#### Problem to work on:
Word for word, give the entries back.

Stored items
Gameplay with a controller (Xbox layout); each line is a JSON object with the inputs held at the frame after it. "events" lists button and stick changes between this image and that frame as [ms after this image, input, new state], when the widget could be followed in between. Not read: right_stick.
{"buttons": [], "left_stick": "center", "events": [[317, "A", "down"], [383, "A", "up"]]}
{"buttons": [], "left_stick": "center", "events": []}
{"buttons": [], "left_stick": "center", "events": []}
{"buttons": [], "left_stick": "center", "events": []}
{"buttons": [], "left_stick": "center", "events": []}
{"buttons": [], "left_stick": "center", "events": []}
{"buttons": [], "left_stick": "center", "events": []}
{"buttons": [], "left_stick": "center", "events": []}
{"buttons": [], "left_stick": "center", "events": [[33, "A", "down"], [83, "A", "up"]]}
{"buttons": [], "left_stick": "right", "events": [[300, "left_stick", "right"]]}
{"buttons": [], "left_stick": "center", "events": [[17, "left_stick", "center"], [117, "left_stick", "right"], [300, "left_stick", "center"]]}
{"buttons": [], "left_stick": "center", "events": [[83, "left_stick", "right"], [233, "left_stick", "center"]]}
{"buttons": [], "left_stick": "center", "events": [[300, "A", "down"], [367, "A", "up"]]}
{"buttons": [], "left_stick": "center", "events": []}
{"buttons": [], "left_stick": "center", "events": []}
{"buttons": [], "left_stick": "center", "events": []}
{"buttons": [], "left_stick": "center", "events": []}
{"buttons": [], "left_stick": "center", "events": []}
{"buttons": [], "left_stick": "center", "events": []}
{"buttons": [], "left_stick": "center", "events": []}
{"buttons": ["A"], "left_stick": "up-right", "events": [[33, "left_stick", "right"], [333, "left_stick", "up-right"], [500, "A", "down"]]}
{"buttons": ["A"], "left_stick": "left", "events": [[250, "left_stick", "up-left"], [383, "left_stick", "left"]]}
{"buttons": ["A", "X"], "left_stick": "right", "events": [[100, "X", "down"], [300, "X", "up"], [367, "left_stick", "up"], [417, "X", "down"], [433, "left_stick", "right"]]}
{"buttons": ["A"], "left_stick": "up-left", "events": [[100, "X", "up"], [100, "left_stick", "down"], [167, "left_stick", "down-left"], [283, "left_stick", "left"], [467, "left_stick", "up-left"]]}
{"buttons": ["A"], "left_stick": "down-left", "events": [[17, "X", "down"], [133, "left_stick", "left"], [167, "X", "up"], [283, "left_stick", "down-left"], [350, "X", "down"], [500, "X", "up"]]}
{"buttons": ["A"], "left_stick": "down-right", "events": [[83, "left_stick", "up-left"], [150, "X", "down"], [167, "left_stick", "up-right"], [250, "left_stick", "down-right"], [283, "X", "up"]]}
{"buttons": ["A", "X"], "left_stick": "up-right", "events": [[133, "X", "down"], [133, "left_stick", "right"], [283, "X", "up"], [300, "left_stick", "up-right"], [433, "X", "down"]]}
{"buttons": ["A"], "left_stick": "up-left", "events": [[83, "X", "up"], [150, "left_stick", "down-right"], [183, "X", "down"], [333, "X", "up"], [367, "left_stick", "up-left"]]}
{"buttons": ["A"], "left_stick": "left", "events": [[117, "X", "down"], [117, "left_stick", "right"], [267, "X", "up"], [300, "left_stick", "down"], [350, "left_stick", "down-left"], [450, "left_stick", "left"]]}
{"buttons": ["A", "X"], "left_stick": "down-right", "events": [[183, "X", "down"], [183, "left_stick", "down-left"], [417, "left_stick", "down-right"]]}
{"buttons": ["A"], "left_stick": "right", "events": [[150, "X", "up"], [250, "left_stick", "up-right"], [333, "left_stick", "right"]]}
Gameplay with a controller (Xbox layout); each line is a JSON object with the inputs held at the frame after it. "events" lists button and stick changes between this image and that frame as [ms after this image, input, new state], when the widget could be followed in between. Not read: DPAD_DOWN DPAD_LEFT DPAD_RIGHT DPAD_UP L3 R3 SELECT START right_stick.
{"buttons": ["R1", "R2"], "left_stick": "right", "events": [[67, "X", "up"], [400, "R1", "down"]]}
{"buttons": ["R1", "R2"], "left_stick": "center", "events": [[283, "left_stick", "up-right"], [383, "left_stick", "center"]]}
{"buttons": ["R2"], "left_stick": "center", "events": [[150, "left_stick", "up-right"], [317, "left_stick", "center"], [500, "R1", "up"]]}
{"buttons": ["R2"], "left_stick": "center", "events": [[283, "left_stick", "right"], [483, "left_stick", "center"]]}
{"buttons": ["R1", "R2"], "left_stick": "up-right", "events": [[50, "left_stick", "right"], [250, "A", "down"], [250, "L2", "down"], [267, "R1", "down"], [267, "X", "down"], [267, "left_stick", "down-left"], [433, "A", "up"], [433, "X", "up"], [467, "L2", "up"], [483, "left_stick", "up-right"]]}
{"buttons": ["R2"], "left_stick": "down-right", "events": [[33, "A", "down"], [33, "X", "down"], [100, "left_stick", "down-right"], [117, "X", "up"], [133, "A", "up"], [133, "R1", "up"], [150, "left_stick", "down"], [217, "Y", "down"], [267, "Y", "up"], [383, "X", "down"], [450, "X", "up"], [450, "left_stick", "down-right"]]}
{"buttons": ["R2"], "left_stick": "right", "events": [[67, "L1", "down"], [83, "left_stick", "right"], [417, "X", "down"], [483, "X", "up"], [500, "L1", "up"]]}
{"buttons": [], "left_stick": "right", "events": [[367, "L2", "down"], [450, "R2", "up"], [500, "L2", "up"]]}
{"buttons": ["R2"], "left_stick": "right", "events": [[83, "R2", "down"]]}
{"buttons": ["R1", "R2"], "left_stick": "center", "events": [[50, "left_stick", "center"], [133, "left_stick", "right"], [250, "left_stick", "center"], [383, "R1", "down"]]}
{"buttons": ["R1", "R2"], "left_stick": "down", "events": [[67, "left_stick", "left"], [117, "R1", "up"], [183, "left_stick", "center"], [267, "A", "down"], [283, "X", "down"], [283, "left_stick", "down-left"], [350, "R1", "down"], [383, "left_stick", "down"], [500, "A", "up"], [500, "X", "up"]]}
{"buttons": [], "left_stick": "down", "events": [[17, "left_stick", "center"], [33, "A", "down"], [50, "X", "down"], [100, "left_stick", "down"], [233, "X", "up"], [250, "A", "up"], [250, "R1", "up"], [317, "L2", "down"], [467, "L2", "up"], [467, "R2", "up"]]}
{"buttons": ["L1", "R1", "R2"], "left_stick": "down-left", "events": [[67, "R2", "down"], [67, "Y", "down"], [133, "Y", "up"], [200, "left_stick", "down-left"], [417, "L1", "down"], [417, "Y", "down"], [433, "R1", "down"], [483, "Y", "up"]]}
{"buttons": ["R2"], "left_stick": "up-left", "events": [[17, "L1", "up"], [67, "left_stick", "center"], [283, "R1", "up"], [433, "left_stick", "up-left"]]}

#### Written solution:
Gameplay with a controller (Xbox layout); each line is a JSON object with the inputs held at the frame after it. "events" lists button and stick changes between this image and that frame as [ms after this image, input, new state], when the widget could be followed in between. Not read: right_stick.
{"buttons": [], "left_stick": "center", "events": [[317, "A", "down"], [383, "A", "up"]]}
{"buttons": [], "left_stick": "center", "events": []}
{"buttons": [], "left_stick": "center", "events": []}
{"buttons": [], "left_stick": "center", "events": []}
{"buttons": [], "left_stick": "center", "events": []}
{"buttons": [], "left_stick": "center", "events": []}
{"buttons": [], "left_stick": "center", "events": []}
{"buttons": [], "left_stick": "center", "events": []}
{"buttons": [], "left_stick": "center", "events": [[33, "A", "down"], [83, "A", "up"]]}
{"buttons": [], "left_stick": "right", "events": [[300, "left_stick", "right"]]}
{"buttons": [], "left_stick": "center", "events": [[17, "left_stick", "center"], [117, "left_stick", "right"], [300, "left_stick", "center"]]}
{"buttons": [], "left_stick": "center", "events": [[83, "left_stick", "right"], [233, "left_stick", "center"]]}
{"buttons": [], "left_stick": "center", "events": [[300, "A", "down"], [367, "A", "up"]]}
{"buttons": [], "left_stick": "center", "events": []}
{"buttons": [], "left_stick": "center", "events": []}
{"buttons": [], "left_stick": "center", "events": []}
{"buttons": [], "left_stick": "center", "events": []}
{"buttons": [], "left_stick": "center", "events": []}
{"buttons": [], "left_stick": "center", "events": []}
{"buttons": [], "left_stick": "center", "events": []}
{"buttons": ["A"], "left_stick": "up-right", "events": [[33, "left_stick", "right"], [333, "left_stick", "up-right"], [500, "A", "down"]]}
{"buttons": ["A"], "left_stick": "left", "events": [[250, "left_stick", "up-left"], [383, "left_stick", "left"]]}
{"buttons": ["A", "X"], "left_stick": "right", "events": [[100, "X", "down"], [300, "X", "up"], [367, "left_stick", "up"], [417, "X", "down"], [433, "left_stick", "right"]]}
{"buttons": ["A"], "left_stick": "up-left", "events": [[100, "X", "up"], [100, "left_stick", "down"], [167, "left_stick", "down-left"], [283, "left_stick", "left"], [467, "left_stick", "up-left"]]}
{"buttons": ["A"], "left_stick": "down-left", "events": [[17, "X", "down"], [133, "left_stick", "left"], [167, "X", "up"], [283, "left_stick", "down-left"], [350, "X", "down"], [500, "X", "up"]]}
{"buttons": ["A"], "left_stick": "down-right", "events": [[83, "left_stick", "up-left"], [150, "X", "down"], [167, "left_stick", "up-right"], [250, "left_stick", "down-right"], [283, "X", "up"]]}
{"buttons": ["A", "X"], "left_stick": "up-right", "events": [[133, "X", "down"], [133, "left_stick", "right"], [283, "X", "up"], [300, "left_stick", "up-right"], [433, "X", "down"]]}
{"buttons": ["A"], "left_stick": "up-left", "events": [[83, "X", "up"], [150, "left_stick", "down-right"], [183, "X", "down"], [333, "X", "up"], [367, "left_stick", "up-left"]]}
{"buttons": ["A"], "left_stick": "left", "events": [[117, "X", "down"], [117, "left_stick", "right"], [267, "X", "up"], [300, "left_stick", "down"], [350, "left_stick", "down-left"], [450, "left_stick", "left"]]}
{"buttons": ["A", "X"], "left_stick": "down-right", "events": [[183, "X", "down"], [183, "left_stick", "down-left"], [417, "left_stick", "down-right"]]}
{"buttons": ["A"], "left_stick": "right", "events": [[150, "X", "up"], [250, "left_stick", "up-right"], [333, "left_stick", "right"]]}
Gameplay with a controller (Xbox layout); each line is a JSON object with the inputs held at the frame after it. "events" lists button and stick changes between this image and that frame as [ms after this image, input, new state], when the widget could be followed in between. Not read: DPAD_DOWN DPAD_LEFT DPAD_RIGHT DPAD_UP L3 R3 SELECT START right_stick.
{"buttons": ["R1", "R2"], "left_stick": "right", "events": [[67, "X", "up"], [400, "R1", "down"]]}
{"buttons": ["R1", "R2"], "left_stick": "center", "events": [[283, "left_stick", "up-right"], [383, "left_stick", "center"]]}
{"buttons": ["R2"], "left_stick": "center", "events": [[150, "left_stick", "up-right"], [317, "left_stick", "center"], [500, "R1", "up"]]}
{"buttons": ["R2"], "left_stick": "center", "events": [[283, "left_stick", "right"], [483, "left_stick", "center"]]}
{"buttons": ["R1", "R2"], "left_stick": "up-right", "events": [[50, "left_stick", "right"], [250, "A", "down"], [250, "L2", "down"], [267, "R1", "down"], [267, "X", "down"], [267, "left_stick", "down-left"], [433, "A", "up"], [433, "X", "up"], [467, "L2", "up"], [483, "left_stick", "up-right"]]}
{"buttons": ["R2"], "left_stick": "down-right", "events": [[33, "A", "down"], [33, "X", "down"], [100, "left_stick", "down-right"], [117, "X", "up"], [133, "A", "up"], [133, "R1", "up"], [150, "left_stick", "down"], [217, "Y", "down"], [267, "Y", "up"], [383, "X", "down"], [450, "X", "up"], [450, "left_stick", "down-right"]]}
{"buttons": ["R2"], "left_stick": "right", "events": [[67, "L1", "down"], [83, "left_stick", "right"], [417, "X", "down"], [483, "X", "up"], [500, "L1", "up"]]}
{"buttons": [], "left_stick": "right", "events": [[367, "L2", "down"], [450, "R2", "up"], [500, "L2", "up"]]}
{"buttons": ["R2"], "left_stick": "right", "events": [[83, "R2", "down"]]}
{"buttons": ["R1", "R2"], "left_stick": "center", "events": [[50, "left_stick", "center"], [133, "left_stick", "right"], [250, "left_stick", "center"], [383, "R1", "down"]]}
{"buttons": ["R1", "R2"], "left_stick": "down", "events": [[67, "left_stick", "left"], [117, "R1", "up"], [183, "left_stick", "center"], [267, "A", "down"], [283, "X", "down"], [283, "left_stick", "down-left"], [350, "R1", "down"], [383, "left_stick", "down"], [500, "A", "up"], [500, "X", "up"]]}
{"buttons": [], "left_stick": "down", "events": [[17, "left_stick", "center"], [33, "A", "down"], [50, "X", "down"], [100, "left_stick", "down"], [233, "X", "up"], [250, "A", "up"], [250, "R1", "up"], [317, "L2", "down"], [467, "L2", "up"], [467, "R2", "up"]]}
{"buttons": ["L1", "R1", "R2"], "left_stick": "down-left", "events": [[67, "R2", "down"], [67, "Y", "down"], [133, "Y", "up"], [200, "left_stick", "down-left"], [417, "L1", "down"], [417, "Y", "down"], [433, "R1", "down"], [483, "Y", "up"]]}
{"buttons": ["R2"], "left_stick": "up-left", "events": [[17, "L1", "up"], [67, "left_stick", "center"], [283, "R1", "up"], [433, "left_stick", "up-left"]]}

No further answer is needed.